Polluting vehicles will have to pay to enter special zones in the city centers of five major British cities under an air quality drive announced Thursday by the government. It will be the first time a charging system is introduced in provincial cities to deter most polluting diesel-engined, such as old buses, taxis, coaches and lorries.
The new Clean Air Zones will be introduced by 2020 in Birmingham, Leeds, Nottingham, Derby and Southampton, the Department for Environment announced. Private cars will not be included in the new restrictions.
A department spokesman said the plans set out a comprehensive approach by introducing targeted local measures to tackle the most polluting vehicles in a number of air quality hotspots, alongside national action.

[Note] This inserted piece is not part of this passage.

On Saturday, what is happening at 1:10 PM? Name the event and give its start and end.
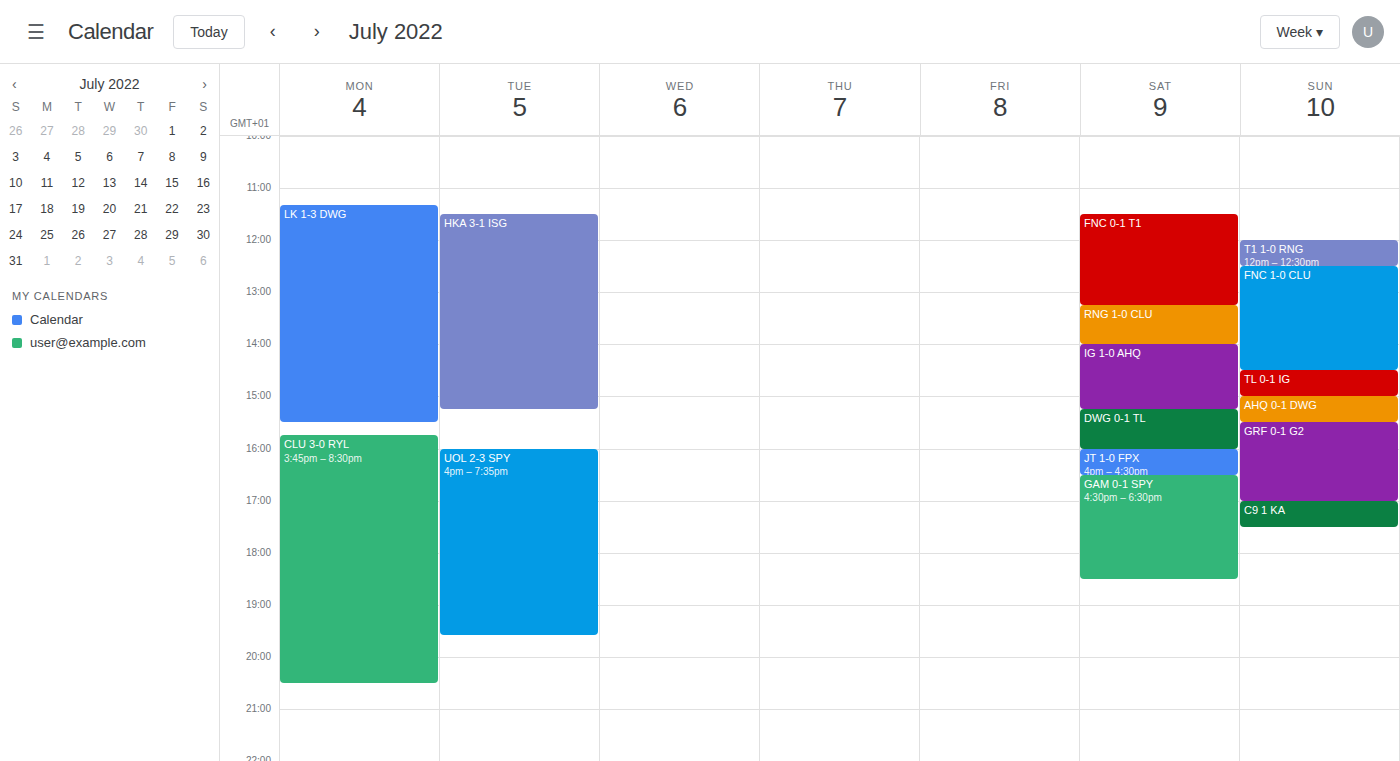
"FNC 0-1 T1", 11:30 AM to 1:15 PMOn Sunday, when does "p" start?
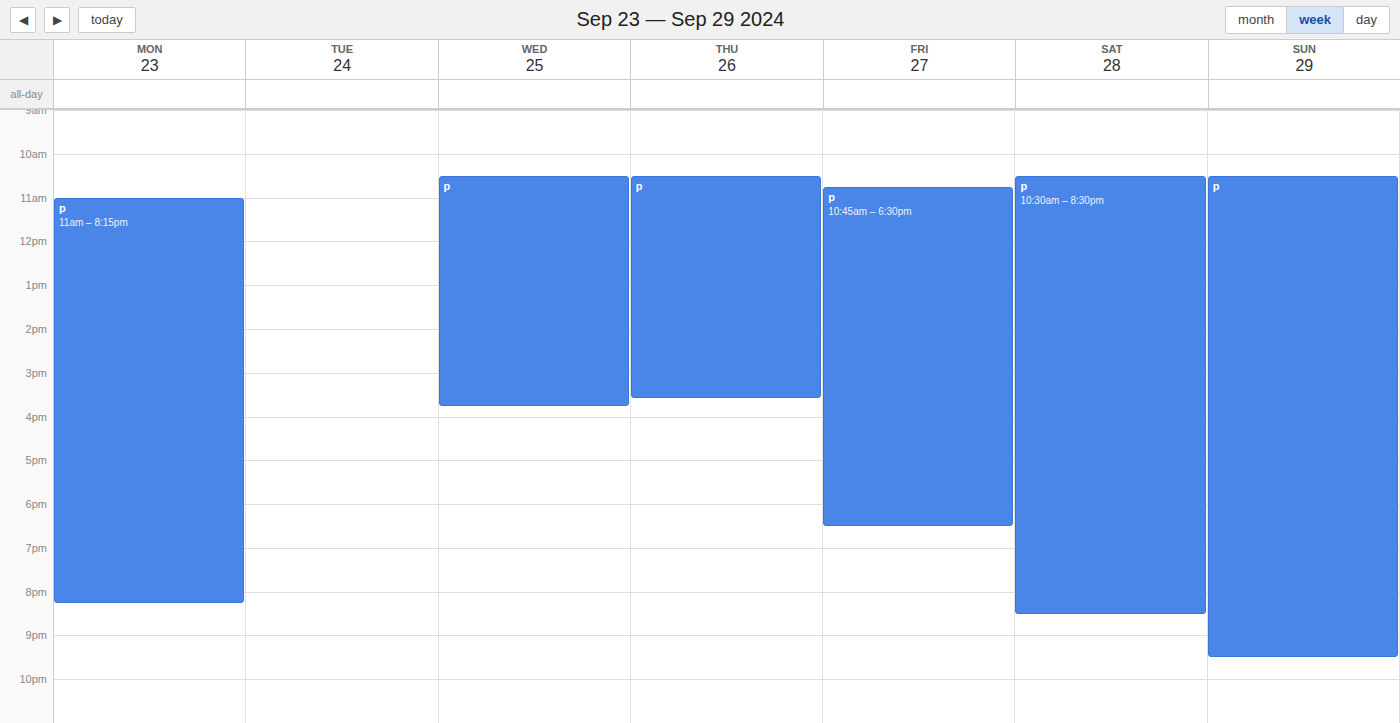
10:30 AM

The Clean Air Zones will be targeted at areas of each city where the air quality problem is most serious. The Zones aim to reduce pollution in city centers and encourage the replacement of old, polluting vehicles with modern, cleaner vehicles.
Similar zones in Germany and Denmark have been shown to lead to an improvement in air quality, said the government spokesman. The 2020 deadline has been set to give businesses time to prepare for the change in order to minimise the impact.
No announcements have yet been made on proposed charges, but city councils will only be able to set charges at levels designed to reduce pollution. They will not be allowed to apply a scale of charges to raise extra money beyond recovering the costs of the scheme.
Environment Secretary Elizabeth Truss said: "Our Clean Air Zones are targeted on the largest vehicles, whilst not affecting car owners and minimising the impact on business." "We want to ensure people can continue to drive into city centers and by targeting action at the most polluting coaches, taxis, buses and lorries we will encourage the use of cleaner vehicles," said Truss.
Many companies in Britain have already started to update their fleets of vehicles to modern, cleaner vehicles. Over the past five years the British government has committed over 3 billion U.S. dollars to help bus operators upgrade their fleets, reduce pollution from a range of vehicles such as refuse trucks and fire engines through cutting edge technologies, and promote the development of clean alternative fuels such as powering taxies with Liquid Petroleum Gas.
In London, Mayor Boris Johnson has a well-developed strategy for improving air quality in the capital by 2025, including the implementation of an ultra-low emission zone by 2020, retro-fitting of buses and licensing new taxis to be zero emission capable from 2018.